> **本文抜粋**:
+ + + +

2025年10月16日
最近、podcastか何かで「ソバーキュリアス」という言葉を聞いた。「しらふ(sober)」と「好奇心を持つ(curious)」を合わせた造語で、要は「体質的には酒が飲めるけど、あえて飲まないスタイル」を指すらしい。これを実践している人を「ソバキュリアン」と呼ぶようだ。
わざわざ新語を作るほどか?とも思ったが、名前をつけることで初めてその存在を認識できるというのは確かにあると思う。なにより、私自身がソバキュリアンに該当することに気づけた。
私の場合、体質的にはまあまあ飲めるし、特別な場では少し飲酒することもあるのだが、日常生活では酒を飲むタイミングがない。

+ + + +

> **提示資料**:
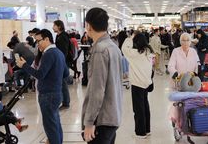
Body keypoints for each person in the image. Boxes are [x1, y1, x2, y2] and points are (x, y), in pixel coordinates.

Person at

+ + + +

> **作業指示 1**: 本文によると、「ソバーキュリアス」はどの二つの英語を組み合わせた造語ですか。
> **作業指示 2**: 本文のうち、「2025年10月16日」から「ンに該当することに気づけた。」までの部分を、一字一句変えずに書き写しなさい。
一覧は、本文とは別の資料です。

> **解答欄 1**: 「sober(しらふ)」と「curious(好奇心を持つ)」です。

> **解答欄 2**:
2025年10月16日
最近、podcastか何かで「ソバーキュリアス」という言葉を聞いた。「しらふ(sober)」と「好奇心を持つ(curious)」を合わせた造語で、要は「体質的には酒が飲めるけど、あえて飲まないスタイル」を指すらしい。これを実践している人を「ソバキュリアン」と呼ぶようだ。
わざわざ新語を作るほどか?とも思ったが、名前をつけることで初めてその存在を認識できるというのは確かにあると思う。なにより、私自身がソバキュリアンに該当することに気づけた。